Reducing the number of municipalities in Japan to a third or even a fifth would save almost 5 trillion yen a year in total expenditures by municipalities, according to government sources.

According to calculations by the Public Management, Home Affairs, Posts and Telecommunications Ministry, if mergers were used to reduce the number of municipalities to 1,140 or 622 from the roughly 3,200 now, local governments could save between 4 trillion yen and 5 trillion yen — approximately 10 percent of the total expenditure of all municipalities in the combined fiscal 1999 spending of about 54 trillion yen.

The potential savings are equivalent to the shortage of about 4.5 trillion yen in local allocation taxes in fiscal 2001, the sources said, adding that the shortage is being covered by private-sector borrowing.
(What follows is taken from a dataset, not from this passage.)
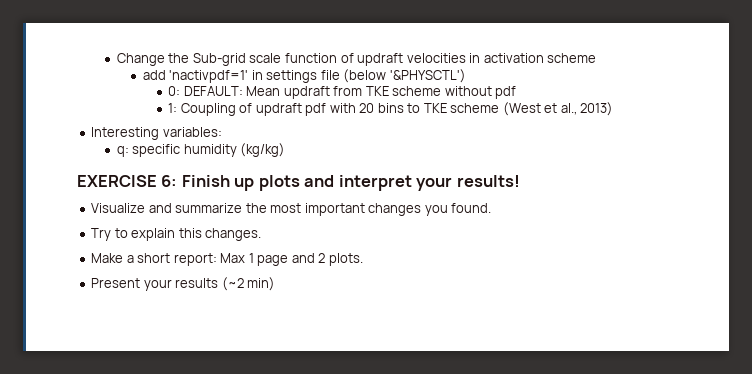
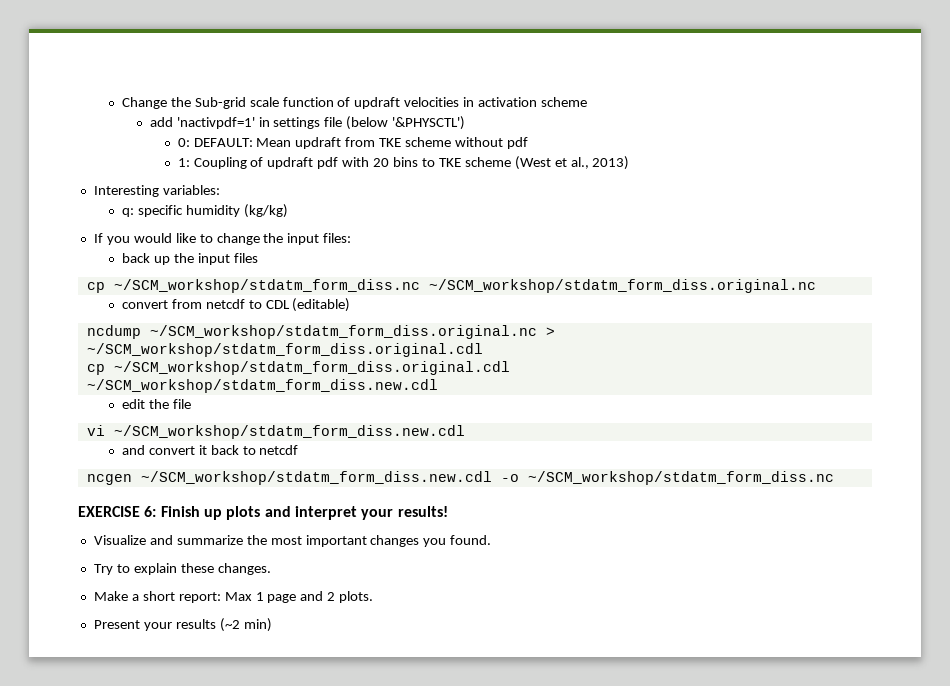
(286, 150) none -> [93,233,352,245] [121,253,258,265] [86,279,816,293] [121,298,351,312] [86,325,555,339] [86,343,483,357] [86,361,510,375] [86,379,438,393] [121,399,191,409] [86,425,465,439] [121,445,299,455] [86,471,834,485] // If you would like to change the input files: // back up the input files // cp ~/SCM_workshop/stdatm_form_diss.nc ~/SCM_workshop/stdatm_form_diss.original.nc // convert from netcdf to CDL (editable) // ncdump ~/SCM_workshop/stdatm_form_diss.original.nc > ~/SCM_workshop/stdatm_form_diss.original.cdl // cp ~/SCM_workshop/stdatm_form_diss.original.cdl ~/SCM_workshop/stdatm_form_diss.new.cdl // edit the file // vi ~/SCM_workshop/stdatm_form_diss.new.cdl // and convert it back to netcdf // ncgen ~/SCM_workshop/stdatm_form_diss.new.cdl -o ~/SCM_workshop/stdatm_form_diss.nc
[178,228,202,238] this -> [180,563,214,573] these

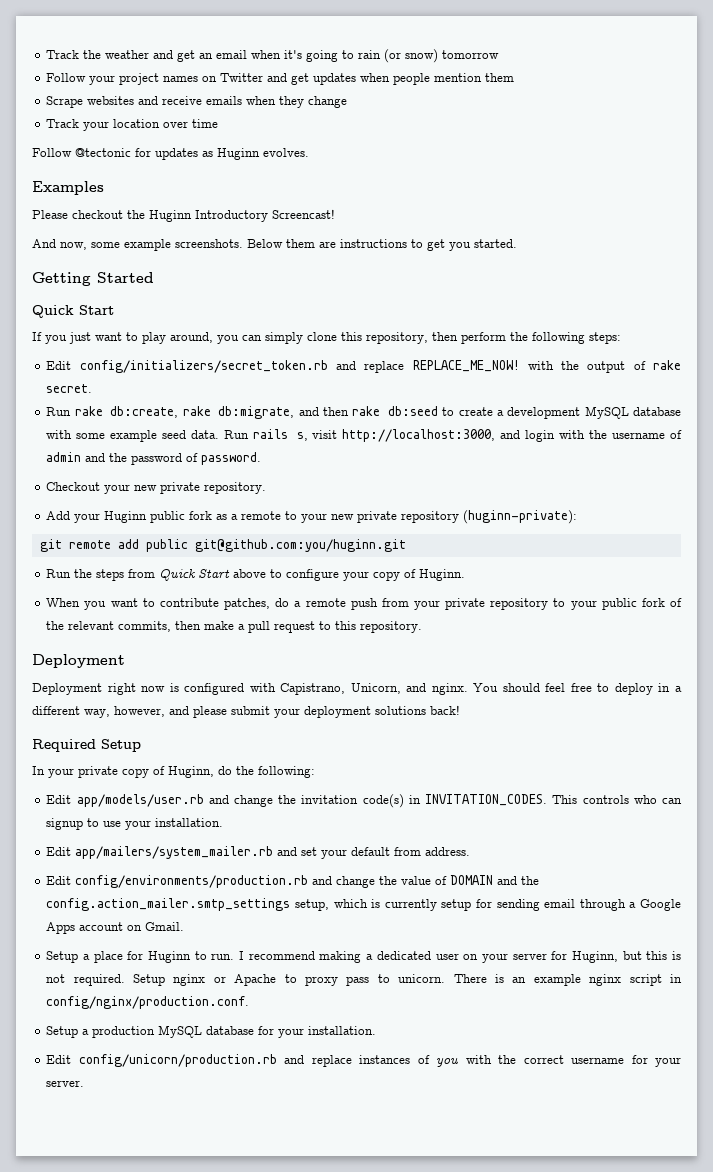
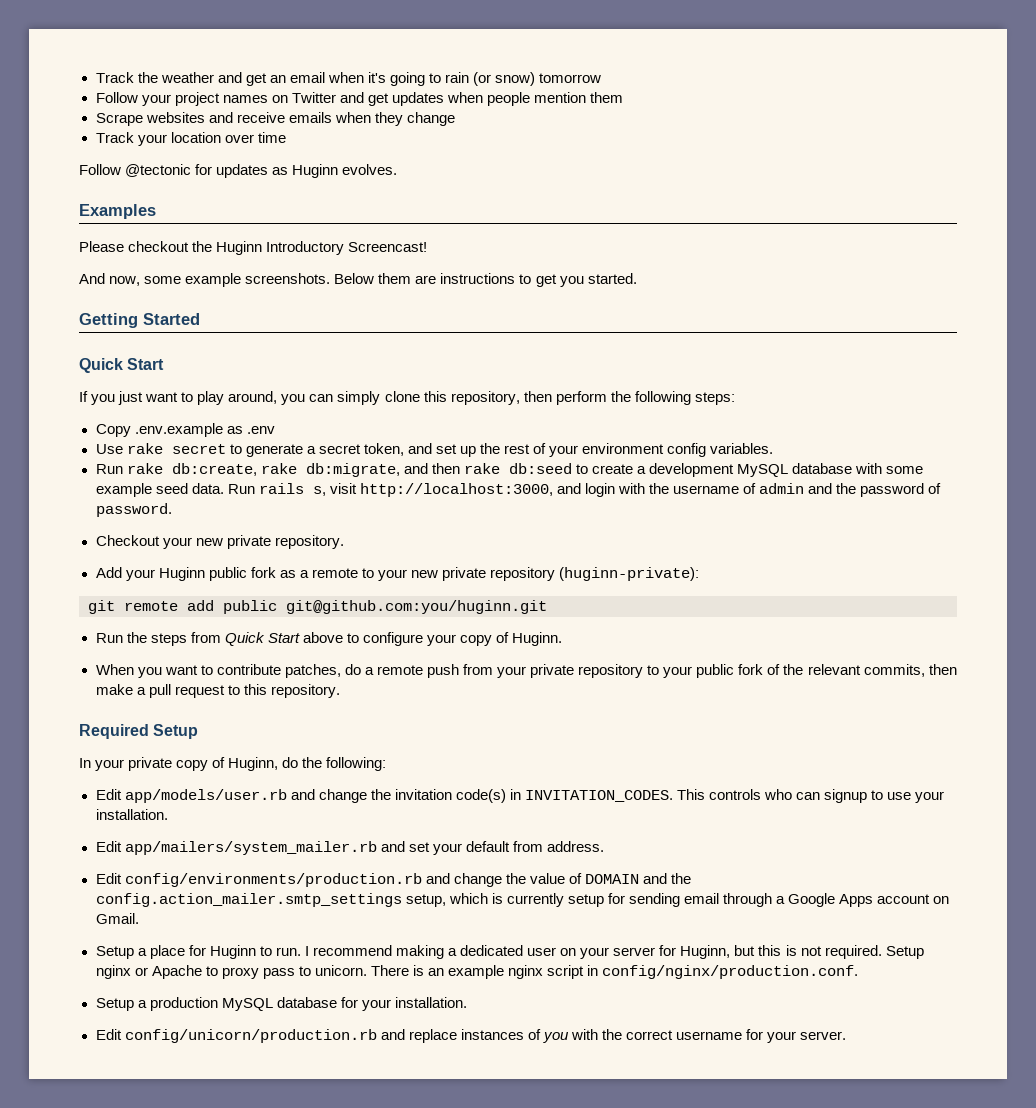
[46,360,681,373] [46,384,93,393] Edit config/initializers/secret_token.rb and replace REPLACE_ME_NOW! with the output of rake secret. -> [95,423,275,437] [95,443,774,457] Copy .env.example as .env // Use rake secret to generate a secret token, and set up the rest of your environment config variables.
[32,654,125,668] [32,683,682,695] [32,705,460,718] // Deployment // Deployment right now is configured with Capistrano, Unicorn, and nginx. You should feel free to deploy in a different way, however, and please submit your deployment solutions back! -> (340, 691) none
The calculations also show that such large-scale municipality mergers would significantly contribute to shoring up central and local government finances.

The Economic and Fiscal Policy Council also urges prompt reorganization of local governments in its basic policy.

However, many municipalities are against such accelerated mergers under the central government’s initiative, preferring instead to merge voluntarily. It is also not yet clear how such a radical reduction of municipalities would be conducted.

The ministry sources said the most significant savings would be reaped in personnel expenses, as a decrease of number of municipalities means fewer local governments heads, assembly members and civil servants.

The figures, however, are only rough estimates, and were calculated without taking into account specific local conditions, meaning savings would vary from one region to another.